Work task
Word for word, retype the lines from the one containing "vfov_deg: 48.2" to the one containing "exposure_s: 1/125" below, keeping both end lines and dropping the pictures.

Records from a data collection
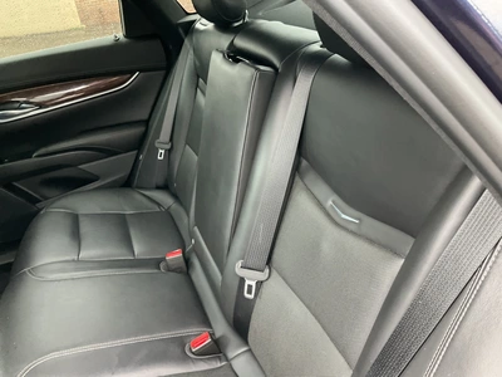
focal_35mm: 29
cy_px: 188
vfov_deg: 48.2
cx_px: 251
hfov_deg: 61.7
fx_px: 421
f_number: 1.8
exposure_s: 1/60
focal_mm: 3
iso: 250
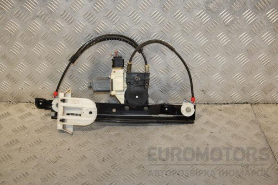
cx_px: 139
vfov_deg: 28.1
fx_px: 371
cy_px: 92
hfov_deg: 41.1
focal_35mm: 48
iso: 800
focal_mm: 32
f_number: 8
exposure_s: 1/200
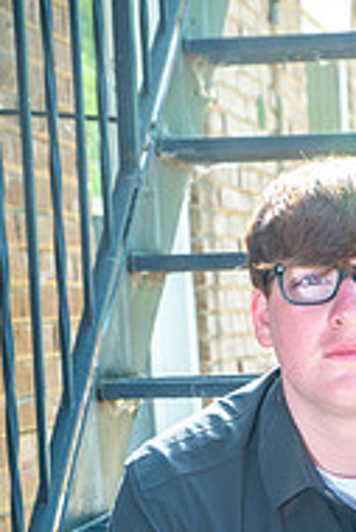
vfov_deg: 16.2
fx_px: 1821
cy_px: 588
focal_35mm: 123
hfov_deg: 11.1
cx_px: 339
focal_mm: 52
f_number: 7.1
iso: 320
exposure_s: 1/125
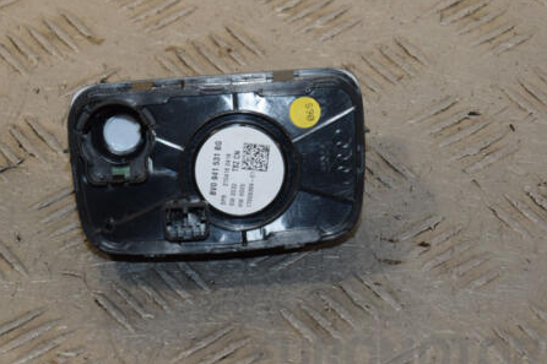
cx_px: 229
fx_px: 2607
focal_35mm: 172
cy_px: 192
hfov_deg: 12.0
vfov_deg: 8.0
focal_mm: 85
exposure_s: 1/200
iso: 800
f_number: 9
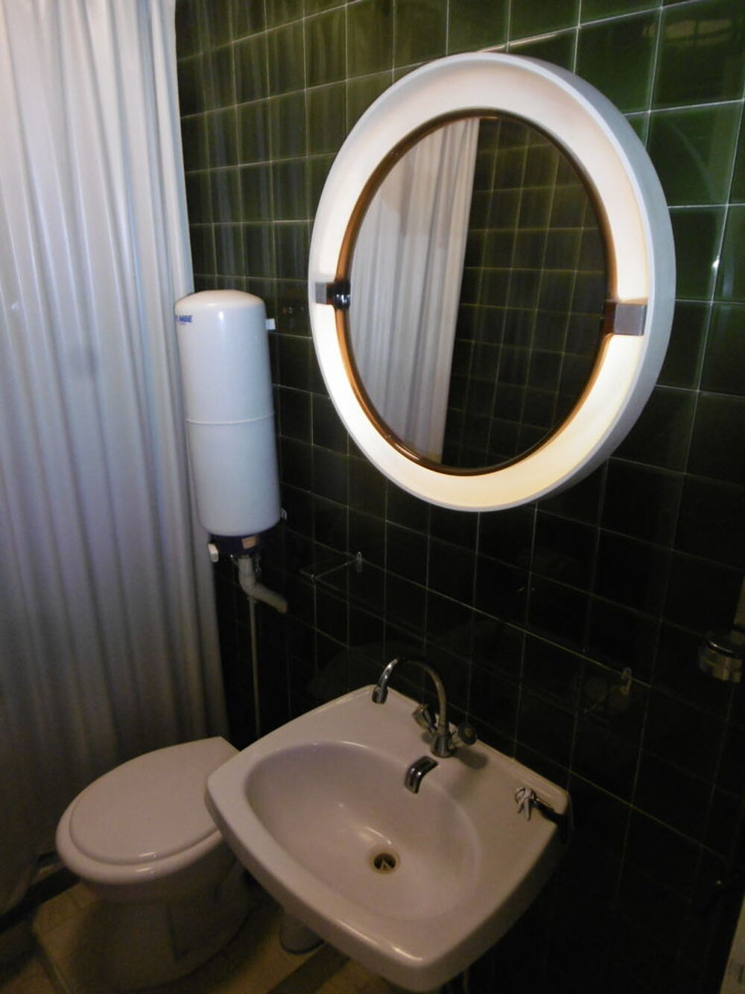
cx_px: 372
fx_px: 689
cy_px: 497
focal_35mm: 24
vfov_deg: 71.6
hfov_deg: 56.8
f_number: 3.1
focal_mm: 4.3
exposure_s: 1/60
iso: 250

---

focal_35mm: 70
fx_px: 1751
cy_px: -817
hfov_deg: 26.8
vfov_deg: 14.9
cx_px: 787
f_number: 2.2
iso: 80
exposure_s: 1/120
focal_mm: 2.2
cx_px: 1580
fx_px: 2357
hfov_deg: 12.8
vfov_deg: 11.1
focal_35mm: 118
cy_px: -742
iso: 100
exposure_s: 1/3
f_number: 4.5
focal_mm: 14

Response box
vfov_deg: 48.2
cx_px: 251
hfov_deg: 61.7
fx_px: 421
f_number: 1.8
exposure_s: 1/60
focal_mm: 3
iso: 250
cx_px: 139
vfov_deg: 28.1
fx_px: 371
cy_px: 92
hfov_deg: 41.1
focal_35mm: 48
iso: 800
focal_mm: 32
f_number: 8
exposure_s: 1/200
vfov_deg: 16.2
fx_px: 1821
cy_px: 588
focal_35mm: 123
hfov_deg: 11.1
cx_px: 339
focal_mm: 52
f_number: 7.1
iso: 320
exposure_s: 1/125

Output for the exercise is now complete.